The Project “The Shrinking Horizons of Childhood” is a project that asks the question 'Do children need nature anymore?' Irish photographer Mike O’Toole was inspired to develop the project after reading an account by Reins Michels, former Dutch football coach, about how he saw a family pull up their car near woods in Holland. The dog immediately ran out of the car but the children stayed put. They did not recognize the woods as a place of play, of freedom or adventure.
Friday, March 16, 2012
The Shrinking Horizons of Childhood
“The Shrinking Horizons of Childhood”
Mike O’Toole
O’Toole questions the role of nature as a traditional place of sanctuary or as a place to find relaxation, when today the new sanctuary is the indoors, where children watch TV or computer screens. The new “Ideal environment” is now the indoors and the virtual, with the result that more and more children understand the natural world only through computer games, the internet and TV. In the developed world, children are becoming more detached from their own environment. In this series we see children alone, either cut off from the outside, or in an awkward embrace with the outdoors.
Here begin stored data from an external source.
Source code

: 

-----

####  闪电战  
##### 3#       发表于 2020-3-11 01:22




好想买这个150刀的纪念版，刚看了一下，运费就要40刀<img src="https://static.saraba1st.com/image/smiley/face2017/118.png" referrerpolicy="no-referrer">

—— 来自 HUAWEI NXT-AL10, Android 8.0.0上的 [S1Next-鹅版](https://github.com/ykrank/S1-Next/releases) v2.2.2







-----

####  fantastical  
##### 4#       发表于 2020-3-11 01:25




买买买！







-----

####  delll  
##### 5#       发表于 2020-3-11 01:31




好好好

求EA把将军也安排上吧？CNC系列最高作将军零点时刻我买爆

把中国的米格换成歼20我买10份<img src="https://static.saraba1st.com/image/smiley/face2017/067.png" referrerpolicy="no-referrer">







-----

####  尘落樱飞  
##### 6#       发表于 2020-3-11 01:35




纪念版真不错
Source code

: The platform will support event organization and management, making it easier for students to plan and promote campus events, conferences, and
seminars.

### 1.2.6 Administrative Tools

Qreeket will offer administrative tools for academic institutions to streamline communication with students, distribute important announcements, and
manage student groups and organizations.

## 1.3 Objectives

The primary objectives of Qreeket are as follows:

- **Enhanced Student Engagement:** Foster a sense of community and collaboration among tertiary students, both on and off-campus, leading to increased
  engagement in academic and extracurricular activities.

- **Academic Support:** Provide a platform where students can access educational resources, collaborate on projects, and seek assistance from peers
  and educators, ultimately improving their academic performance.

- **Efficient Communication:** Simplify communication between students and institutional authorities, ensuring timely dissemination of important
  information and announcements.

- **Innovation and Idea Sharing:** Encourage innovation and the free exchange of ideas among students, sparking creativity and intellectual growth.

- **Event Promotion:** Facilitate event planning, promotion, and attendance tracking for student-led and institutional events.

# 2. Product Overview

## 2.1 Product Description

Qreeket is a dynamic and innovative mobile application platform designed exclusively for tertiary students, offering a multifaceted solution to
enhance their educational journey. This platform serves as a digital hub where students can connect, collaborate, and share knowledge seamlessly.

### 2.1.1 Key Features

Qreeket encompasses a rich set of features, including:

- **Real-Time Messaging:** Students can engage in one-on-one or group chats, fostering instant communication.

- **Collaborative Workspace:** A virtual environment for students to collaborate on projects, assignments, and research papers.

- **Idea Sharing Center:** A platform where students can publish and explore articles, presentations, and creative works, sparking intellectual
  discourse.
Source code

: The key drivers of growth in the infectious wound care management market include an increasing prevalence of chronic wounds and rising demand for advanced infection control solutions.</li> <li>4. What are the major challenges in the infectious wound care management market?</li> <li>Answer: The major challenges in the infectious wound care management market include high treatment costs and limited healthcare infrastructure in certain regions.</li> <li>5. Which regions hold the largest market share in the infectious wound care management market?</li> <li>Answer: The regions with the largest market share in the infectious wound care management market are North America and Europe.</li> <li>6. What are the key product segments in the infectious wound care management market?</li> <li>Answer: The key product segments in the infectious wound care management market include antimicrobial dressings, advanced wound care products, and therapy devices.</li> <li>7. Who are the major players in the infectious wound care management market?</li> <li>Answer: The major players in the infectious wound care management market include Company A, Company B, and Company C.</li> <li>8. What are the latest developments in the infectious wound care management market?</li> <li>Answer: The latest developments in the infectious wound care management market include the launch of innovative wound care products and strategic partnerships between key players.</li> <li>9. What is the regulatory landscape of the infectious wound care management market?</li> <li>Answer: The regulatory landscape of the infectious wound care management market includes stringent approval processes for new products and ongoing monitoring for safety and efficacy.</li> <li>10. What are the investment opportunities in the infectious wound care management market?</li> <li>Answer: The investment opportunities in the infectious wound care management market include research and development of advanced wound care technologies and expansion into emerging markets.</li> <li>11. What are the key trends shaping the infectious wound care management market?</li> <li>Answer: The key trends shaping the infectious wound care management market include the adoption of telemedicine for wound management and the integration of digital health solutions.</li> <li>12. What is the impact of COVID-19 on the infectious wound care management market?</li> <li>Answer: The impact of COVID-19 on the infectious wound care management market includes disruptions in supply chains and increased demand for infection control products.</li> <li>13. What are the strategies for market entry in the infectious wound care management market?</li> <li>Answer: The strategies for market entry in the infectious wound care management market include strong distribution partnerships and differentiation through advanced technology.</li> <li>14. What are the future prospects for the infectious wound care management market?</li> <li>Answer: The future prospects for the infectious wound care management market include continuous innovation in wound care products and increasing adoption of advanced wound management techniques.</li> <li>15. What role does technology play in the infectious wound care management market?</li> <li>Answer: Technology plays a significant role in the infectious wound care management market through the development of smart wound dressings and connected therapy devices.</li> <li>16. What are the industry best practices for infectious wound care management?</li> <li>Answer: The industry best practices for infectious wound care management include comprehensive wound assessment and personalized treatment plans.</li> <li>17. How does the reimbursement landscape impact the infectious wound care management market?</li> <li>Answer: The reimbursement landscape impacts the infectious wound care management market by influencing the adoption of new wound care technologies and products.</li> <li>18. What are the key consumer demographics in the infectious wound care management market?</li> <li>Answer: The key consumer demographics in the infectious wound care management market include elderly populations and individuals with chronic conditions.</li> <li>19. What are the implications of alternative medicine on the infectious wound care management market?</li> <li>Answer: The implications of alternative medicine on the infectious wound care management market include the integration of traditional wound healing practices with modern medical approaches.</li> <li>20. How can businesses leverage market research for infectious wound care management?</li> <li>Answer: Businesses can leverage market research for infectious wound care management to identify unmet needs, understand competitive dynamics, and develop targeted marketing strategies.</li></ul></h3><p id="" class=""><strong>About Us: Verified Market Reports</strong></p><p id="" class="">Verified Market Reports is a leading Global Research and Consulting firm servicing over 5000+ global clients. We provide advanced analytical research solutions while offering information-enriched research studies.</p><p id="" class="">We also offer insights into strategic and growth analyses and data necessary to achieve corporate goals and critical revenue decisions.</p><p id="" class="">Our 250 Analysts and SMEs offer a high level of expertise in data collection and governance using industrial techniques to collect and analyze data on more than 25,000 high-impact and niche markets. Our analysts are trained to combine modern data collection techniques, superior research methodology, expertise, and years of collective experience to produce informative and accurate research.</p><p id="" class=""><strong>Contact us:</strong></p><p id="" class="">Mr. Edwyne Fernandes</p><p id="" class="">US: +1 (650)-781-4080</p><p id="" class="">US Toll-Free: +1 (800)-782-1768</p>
O’Toole photographed his own children and children of his neighbours and extended family. In most of the photographs the children are presented as “safe” in their glass boxes, like exotic birds from the rainforest. Although the environment is no more dangerous than at any other time in history, parents worry about what ‘might happen’ outdoors. Moreover, children are seen as separate from nature, and a ‘threat’ to society by playing football in the streets or by simply being out and about in the landscape.Our ideas about Nature like our ideas about childhood are always changing.